WORK INSTRUCTION:
Please restate all of the records word for word, setting the pictures aside.
※ ※ ※
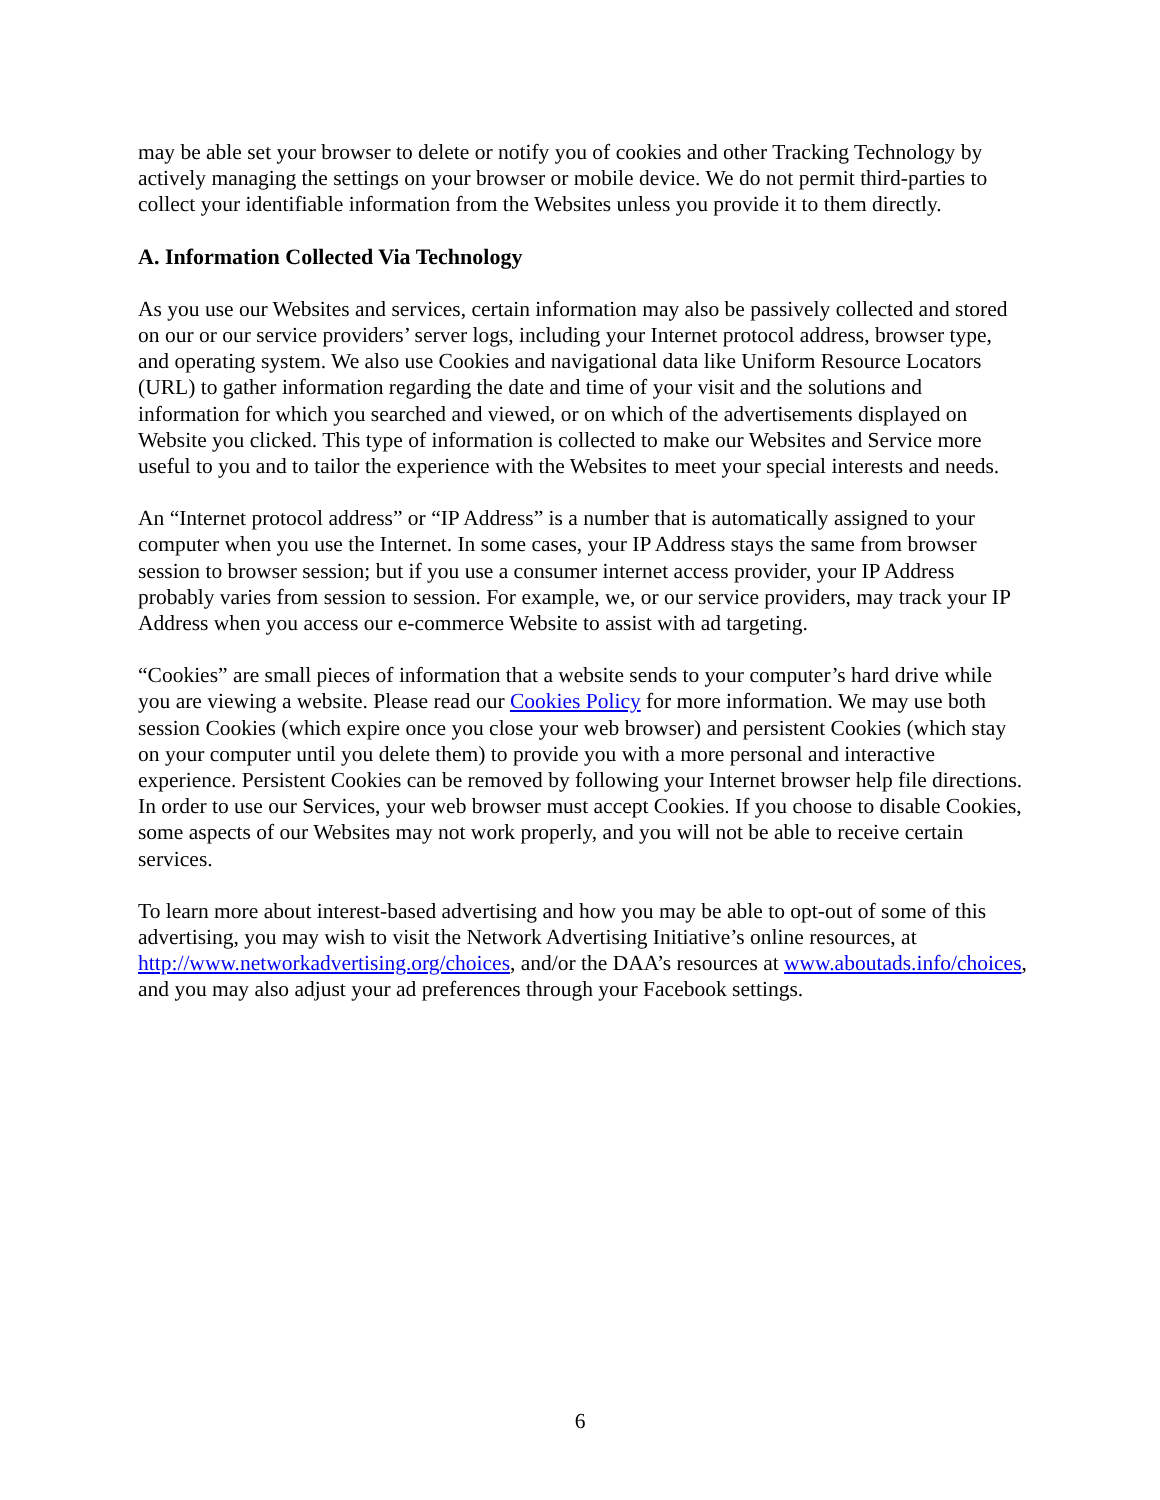may be able set your browser to delete or notify you of cookies and other Tracking Technology by actively managing the settings on your browser or mobile device. We do not permit third-parties to collect your identifiable information from the Websites unless you provide it to them directly.
A. Information Collected Via Technology
As you use our Websites and services, certain information may also be passively collected and stored on our or our service providers’ server logs, including your Internet protocol address, browser type, and operating system. We also use Cookies and navigational data like Uniform Resource Locators (URL) to gather information regarding the date and time of your visit and the solutions and information for which you searched and viewed, or on which of the advertisements displayed on Website you clicked. This type of information is collected to make our Websites and Service more useful to you and to tailor the experience with the Websites to meet your special interests and needs.
An “Internet protocol address” or “IP Address” is a number that is automatically assigned to your computer when you use the Internet. In some cases, your IP Address stays the same from browser session to browser session; but if you use a consumer internet access provider, your IP Address probably varies from session to session. For example, we, or our service providers, may track your IP Address when you access our e-commerce Website to assist with ad targeting.
“Cookies” are small pieces of information that a website sends to your computer’s hard drive while you are viewing a website. Please read our Cookies Policy for more information. We may use both session Cookies (which expire once you close your web browser) and persistent Cookies (which stay on your computer until you delete them) to provide you with a more personal and interactive experience. Persistent Cookies can be removed by following your Internet browser help file directions. In order to use our Services, your web browser must accept Cookies. If you choose to disable Cookies, some aspects of our Websites may not work properly, and you will not be able to receive certain services.
To learn more about interest-based advertising and how you may be able to opt-out of some of this advertising, you may wish to visit the Network Advertising Initiative’s online resources, at http://www.networkadvertising.org/choices, and/or the DAA’s resources at www.aboutads.info/choices, and you may also adjust your ad preferences through your Facebook settings.
6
※ ※ ※
FINISHED TASK:
may be able set your browser to delete or notify you of cookies and other Tracking Technology by actively managing the settings on your browser or mobile device. We do not permit third-parties to collect your identifiable information from the Websites unless you provide it to them directly.
A. Information Collected Via Technology
As you use our Websites and services, certain information may also be passively collected and stored on our or our service providers’ server logs, including your Internet protocol address, browser type, and operating system. We also use Cookies and navigational data like Uniform Resource Locators (URL) to gather information regarding the date and time of your visit and the solutions and information for which you searched and viewed, or on which of the advertisements displayed on Website you clicked. This type of information is collected to make our Websites and Service more useful to you and to tailor the experience with the Websites to meet your special interests and needs.
An “Internet protocol address” or “IP Address” is a number that is automatically assigned to your computer when you use the Internet. In some cases, your IP Address stays the same from browser session to browser session; but if you use a consumer internet access provider, your IP Address probably varies from session to session. For example, we, or our service providers, may track your IP Address when you access our e-commerce Website to assist with ad targeting.
“Cookies” are small pieces of information that a website sends to your computer’s hard drive while you are viewing a website. Please read our Cookies Policy for more information. We may use both session Cookies (which expire once you close your web browser) and persistent Cookies (which stay on your computer until you delete them) to provide you with a more personal and interactive experience. Persistent Cookies can be removed by following your Internet browser help file directions. In order to use our Services, your web browser must accept Cookies. If you choose to disable Cookies, some aspects of our Websites may not work properly, and you will not be able to receive certain services.
To learn more about interest-based advertising and how you may be able to opt-out of some of this advertising, you may wish to visit the Network Advertising Initiative’s online resources, at http://www.networkadvertising.org/choices, and/or the DAA’s resources at www.aboutads.info/choices, and you may also adjust your ad preferences through your Facebook settings.
6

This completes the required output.